→ AUSGANGSTEXT:
_____
In der Folge ersuchte die belangte Behörde mit Schreiben vom 4. Juni 1993 den Landesschulrat für Salzburg (LSR) unter anderem, den Beschwerdeführer zur Vorlage einer Ergänzung seines Urlaubsansuchens vom 5. Dezember 1991 aufzufordern, in dem er anführe, er habe im Hinblick auf ein (am 14. Jänner 1992 geführtes) Telefongespräch seinen Karenzurlaub bis zum 13. September 1992 beantragt. Sollte der Beschwerdeführer zu einer derartigen schriftlichen Abänderung seines Antrages nicht bereit sein, nehme die belangte Behörde die Ablehnung des Antrages auf Gewährung eines Karenzurlaubes für das 2. Semester des Schuljahres 1991/92 in Aussicht. Für den Fall einer Ablehnung dieser schriftlichen Bestätigung wurde auf verschiedene dienstrechtliche Möglichkeiten gegen den Beschwerdeführer hingewiesen.
_____
→ ROHDATEN:
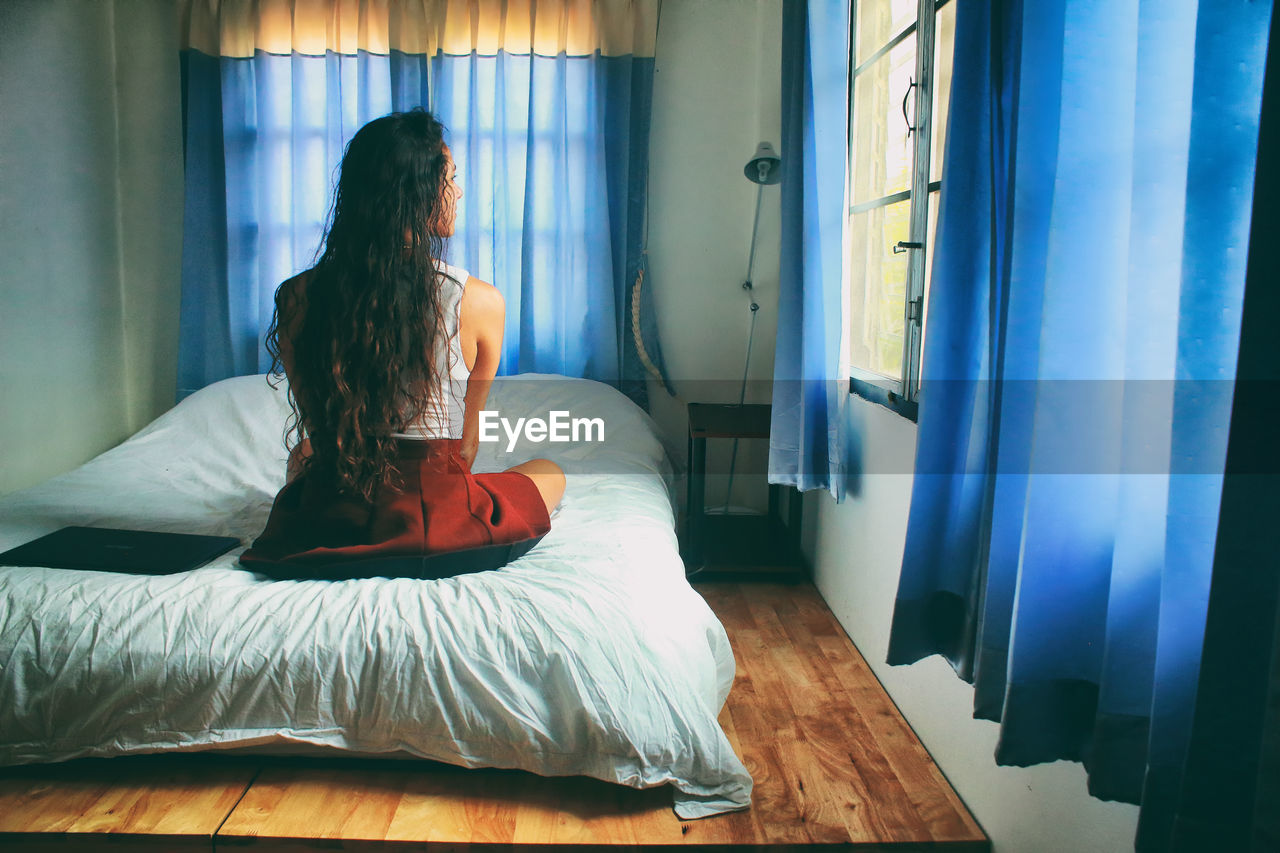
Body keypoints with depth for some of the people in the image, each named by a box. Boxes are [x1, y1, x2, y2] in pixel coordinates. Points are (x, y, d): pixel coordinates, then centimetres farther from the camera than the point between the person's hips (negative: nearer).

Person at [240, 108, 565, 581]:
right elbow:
_____
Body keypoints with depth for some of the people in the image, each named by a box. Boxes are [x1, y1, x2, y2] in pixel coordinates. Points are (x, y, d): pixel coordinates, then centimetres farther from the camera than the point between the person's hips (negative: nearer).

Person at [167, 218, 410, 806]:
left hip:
_____
→ ZUR AUFGABE: Schreiben Sie aus dem Ausgangstext den Abschnitt von „In der Folge“ bis einschließlich „den Beschwerdeführer hingewiesen.“ wortgetreu ab.

→ ERGEBNIS:
In der Folge ersuchte die belangte Behörde mit Schreiben vom 4. Juni 1993 den Landesschulrat für Salzburg (LSR) unter anderem, den Beschwerdeführer zur Vorlage einer Ergänzung seines Urlaubsansuchens vom 5. Dezember 1991 aufzufordern, in dem er anführe, er habe im Hinblick auf ein (am 14. Jänner 1992 geführtes) Telefongespräch seinen Karenzurlaub bis zum 13. September 1992 beantragt. Sollte der Beschwerdeführer zu einer derartigen schriftlichen Abänderung seines Antrages nicht bereit sein, nehme die belangte Behörde die Ablehnung des Antrages auf Gewährung eines Karenzurlaubes für das 2. Semester des Schuljahres 1991/92 in Aussicht. Für den Fall einer Ablehnung dieser schriftlichen Bestätigung wurde auf verschiedene dienstrechtliche Möglichkeiten gegen den Beschwerdeführer hingewiesen.